[start of QUOTED PASSAGE]

New Cloud Tensor I/O Benchmarks - Zarr is fast now!

Given all of the recent development on Zarr, we decided to revisit the question of Zarr performance in the cloud. We recently published a blog post with our results.

Here’s the key figure

Bottom line: Zarr Python (using either Icechunk or Obstore as the storage engine) is now able to fully saturate the network between EC2 and S3, resulting in the physically maximum possible throughput when reading and writing data. This holds true in the presence of compression and over a wide range of chunk sizes.

In our benchmarks, Zarr (with Icechunk and Obstore) is now faster than Tensorstore or TileDB. It is also faster than Polars (limited to 1D arrays), one of the dataframe libraries.

The benchmarks are all open source, available here. You can run them yourself to verify the results.

The post also goes into some details about the long journey we’ve been on to improve Zarr performance. Many people from this community have contributed to Zarr on these topics. This progress is a huge win for the scientific data community. :heart:

11 Likes

That is so cool to see!

1 Like

The optimal chunk size for Icechunk is 3-15 MB

Interesting that this size range basically agrees with the statement in Performance guidelines for Amazon S3 - Amazon Simple Storage Service where it says:

Typical sizes for byte-range requests are 8 MB or 16 MB

In the blog post you only use a single machine and saturate the single-machine I/O, right?

But in the Pangeo community previously we used to promote using distributed dask clusters on multiple machines to not have single-machine I/O be a limitation, right?

I’m a bit confused.

There is nothing wrong with scaling out to multiple machines. But this is much more expensive and complex than a single machine. Scaling out should only be done once you’ve hit the limits of a single machine.

[end of QUOTED PASSAGE]

**INSTRUCTIONS**.
**1.** Translate this sentence from the Zarr benchmarks thread into Spanish: "There is nothing wrong with scaling out to multiple machines."
**2.** What is the optimal chunk size for Icechunk according to the Zarr benchmarks thread?
**3.** Please echo the part of the Zarr benchmarks thread from "Given all of" to "of chunk sizes.".
You won't need the lines that come after this thread.

[start of STORED ROWS]

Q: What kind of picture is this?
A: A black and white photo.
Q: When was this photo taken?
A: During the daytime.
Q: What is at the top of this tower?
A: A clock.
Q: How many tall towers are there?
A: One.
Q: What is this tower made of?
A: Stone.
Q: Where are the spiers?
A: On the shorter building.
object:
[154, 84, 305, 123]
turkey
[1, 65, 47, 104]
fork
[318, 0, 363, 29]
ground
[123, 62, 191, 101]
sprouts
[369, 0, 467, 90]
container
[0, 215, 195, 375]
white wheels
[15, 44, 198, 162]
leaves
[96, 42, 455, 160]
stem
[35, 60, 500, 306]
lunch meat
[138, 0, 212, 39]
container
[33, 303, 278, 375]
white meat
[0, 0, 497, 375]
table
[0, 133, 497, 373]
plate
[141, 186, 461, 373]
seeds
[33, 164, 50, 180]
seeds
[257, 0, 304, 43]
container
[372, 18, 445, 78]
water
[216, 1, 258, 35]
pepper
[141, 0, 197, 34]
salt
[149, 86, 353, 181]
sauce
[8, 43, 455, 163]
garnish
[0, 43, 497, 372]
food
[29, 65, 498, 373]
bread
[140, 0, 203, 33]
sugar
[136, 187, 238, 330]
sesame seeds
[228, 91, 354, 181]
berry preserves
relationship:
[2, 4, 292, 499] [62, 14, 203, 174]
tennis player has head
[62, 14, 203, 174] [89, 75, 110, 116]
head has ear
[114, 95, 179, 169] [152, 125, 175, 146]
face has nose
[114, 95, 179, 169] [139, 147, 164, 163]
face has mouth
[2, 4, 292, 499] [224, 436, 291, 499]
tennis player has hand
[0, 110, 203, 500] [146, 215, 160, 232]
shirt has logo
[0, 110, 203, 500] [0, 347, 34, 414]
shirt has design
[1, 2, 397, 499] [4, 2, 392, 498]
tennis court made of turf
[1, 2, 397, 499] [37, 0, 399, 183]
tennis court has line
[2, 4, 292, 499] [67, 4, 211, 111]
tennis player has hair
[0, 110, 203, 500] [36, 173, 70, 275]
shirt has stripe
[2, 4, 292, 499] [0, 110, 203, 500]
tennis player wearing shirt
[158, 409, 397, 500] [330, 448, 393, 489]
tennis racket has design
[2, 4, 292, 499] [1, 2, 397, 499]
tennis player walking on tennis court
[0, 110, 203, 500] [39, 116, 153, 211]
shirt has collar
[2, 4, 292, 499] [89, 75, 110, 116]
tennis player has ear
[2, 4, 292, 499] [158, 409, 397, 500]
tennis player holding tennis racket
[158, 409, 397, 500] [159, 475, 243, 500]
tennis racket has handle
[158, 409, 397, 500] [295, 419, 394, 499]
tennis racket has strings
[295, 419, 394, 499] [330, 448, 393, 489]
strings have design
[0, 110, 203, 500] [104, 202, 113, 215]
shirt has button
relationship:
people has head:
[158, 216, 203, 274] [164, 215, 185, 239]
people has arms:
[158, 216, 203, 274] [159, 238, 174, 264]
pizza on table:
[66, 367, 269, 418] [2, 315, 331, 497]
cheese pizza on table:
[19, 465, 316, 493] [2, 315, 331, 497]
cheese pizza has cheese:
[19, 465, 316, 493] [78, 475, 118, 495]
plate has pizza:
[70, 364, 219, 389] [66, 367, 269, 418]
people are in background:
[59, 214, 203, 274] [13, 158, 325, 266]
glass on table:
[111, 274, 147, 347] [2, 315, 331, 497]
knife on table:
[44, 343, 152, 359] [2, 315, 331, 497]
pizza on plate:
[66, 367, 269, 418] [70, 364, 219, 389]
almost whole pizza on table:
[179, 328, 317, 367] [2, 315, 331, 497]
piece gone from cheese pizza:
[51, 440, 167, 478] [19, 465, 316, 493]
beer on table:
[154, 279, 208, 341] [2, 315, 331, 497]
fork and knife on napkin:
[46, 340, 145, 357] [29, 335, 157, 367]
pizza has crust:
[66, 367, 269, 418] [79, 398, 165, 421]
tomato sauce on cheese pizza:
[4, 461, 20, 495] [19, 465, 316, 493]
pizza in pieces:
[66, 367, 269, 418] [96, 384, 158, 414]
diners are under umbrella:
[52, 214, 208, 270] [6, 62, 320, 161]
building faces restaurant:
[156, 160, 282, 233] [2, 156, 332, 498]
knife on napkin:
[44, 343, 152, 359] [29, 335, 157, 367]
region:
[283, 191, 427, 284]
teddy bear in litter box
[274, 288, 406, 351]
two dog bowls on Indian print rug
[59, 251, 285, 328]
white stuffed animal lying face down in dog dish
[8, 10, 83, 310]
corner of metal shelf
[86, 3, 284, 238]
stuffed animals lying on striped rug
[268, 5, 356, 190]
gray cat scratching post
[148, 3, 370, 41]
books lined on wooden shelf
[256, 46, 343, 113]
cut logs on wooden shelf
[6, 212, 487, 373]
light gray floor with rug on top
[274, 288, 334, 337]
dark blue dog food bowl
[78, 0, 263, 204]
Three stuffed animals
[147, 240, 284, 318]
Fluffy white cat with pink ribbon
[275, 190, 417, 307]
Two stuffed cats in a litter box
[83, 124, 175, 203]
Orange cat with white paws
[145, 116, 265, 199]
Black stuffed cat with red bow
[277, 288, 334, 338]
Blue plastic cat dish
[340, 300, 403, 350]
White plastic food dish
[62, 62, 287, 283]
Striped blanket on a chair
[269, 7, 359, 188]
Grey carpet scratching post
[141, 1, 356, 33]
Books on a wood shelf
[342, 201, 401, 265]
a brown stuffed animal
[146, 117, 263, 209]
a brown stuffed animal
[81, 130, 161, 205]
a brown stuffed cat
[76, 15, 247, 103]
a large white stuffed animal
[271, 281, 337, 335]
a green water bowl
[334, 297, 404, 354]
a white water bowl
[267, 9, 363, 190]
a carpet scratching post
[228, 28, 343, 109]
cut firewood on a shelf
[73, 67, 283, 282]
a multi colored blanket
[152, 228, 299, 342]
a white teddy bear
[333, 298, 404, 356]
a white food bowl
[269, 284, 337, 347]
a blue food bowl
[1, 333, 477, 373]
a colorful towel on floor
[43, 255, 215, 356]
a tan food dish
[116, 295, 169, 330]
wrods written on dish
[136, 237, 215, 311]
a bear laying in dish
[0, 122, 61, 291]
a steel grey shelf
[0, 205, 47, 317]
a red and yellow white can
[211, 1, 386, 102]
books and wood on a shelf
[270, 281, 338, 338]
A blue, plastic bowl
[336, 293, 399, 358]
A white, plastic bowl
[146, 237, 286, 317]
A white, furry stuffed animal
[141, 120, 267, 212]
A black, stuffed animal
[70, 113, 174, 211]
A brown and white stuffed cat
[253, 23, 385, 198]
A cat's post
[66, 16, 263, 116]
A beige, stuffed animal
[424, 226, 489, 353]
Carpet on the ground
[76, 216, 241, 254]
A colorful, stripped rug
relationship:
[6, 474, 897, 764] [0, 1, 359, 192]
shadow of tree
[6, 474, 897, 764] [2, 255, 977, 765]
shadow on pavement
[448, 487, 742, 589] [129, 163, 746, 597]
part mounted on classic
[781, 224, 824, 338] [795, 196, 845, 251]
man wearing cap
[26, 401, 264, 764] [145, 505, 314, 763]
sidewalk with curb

[end of STORED ROWS]

**OUTPUTS IN ORDER**.
**1.** No hay nada de malo en escalar a varias máquinas.

**2.** 3-15 MB

**3.**
Given all of the recent development on Zarr, we decided to revisit the question of Zarr performance in the cloud. We recently published a blog post with our results.

Here’s the key figure

Bottom line: Zarr Python (using either Icechunk or Obstore as the storage engine) is now able to fully saturate the network between EC2 and S3, resulting in the physically maximum possible throughput when reading and writing data. This holds true in the presence of compression and over a wide range of chunk sizes.